• [SUPPLIED DATA]:

• • • •

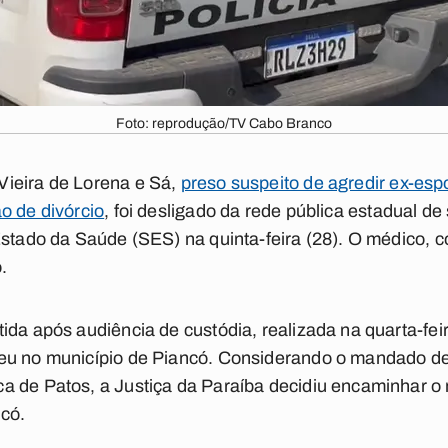
Foto: reprodução/TV Cabo Branco
ieira de Lorena e Sá,
preso suspeito de agredir ex-es
o de divórcio
, foi desligado da rede pública estadual d
Estado da Saúde (SES) na quinta-feira (28). O médico, 
.
ida após audiência de custódia, realizada na quarta-fei
eu no município de Piancó. Considerando o mandado de
a de Patos, a Justiça da Paraíba decidiu encaminhar o
có.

• • • •

• [YOUR OBJECTIVE]: Above are the records; copy exactly the lines from the one with "Estado da Saúde" through the final line.

• [SOLUTION TO THE PROBLEM]:
Estado da Saúde (SES) na quinta-feira (28). O médico, 
.
ida após audiência de custódia, realizada na quarta-fei
eu no município de Piancó. Considerando o mandado de
a de Patos, a Justiça da Paraíba decidiu encaminhar o
có.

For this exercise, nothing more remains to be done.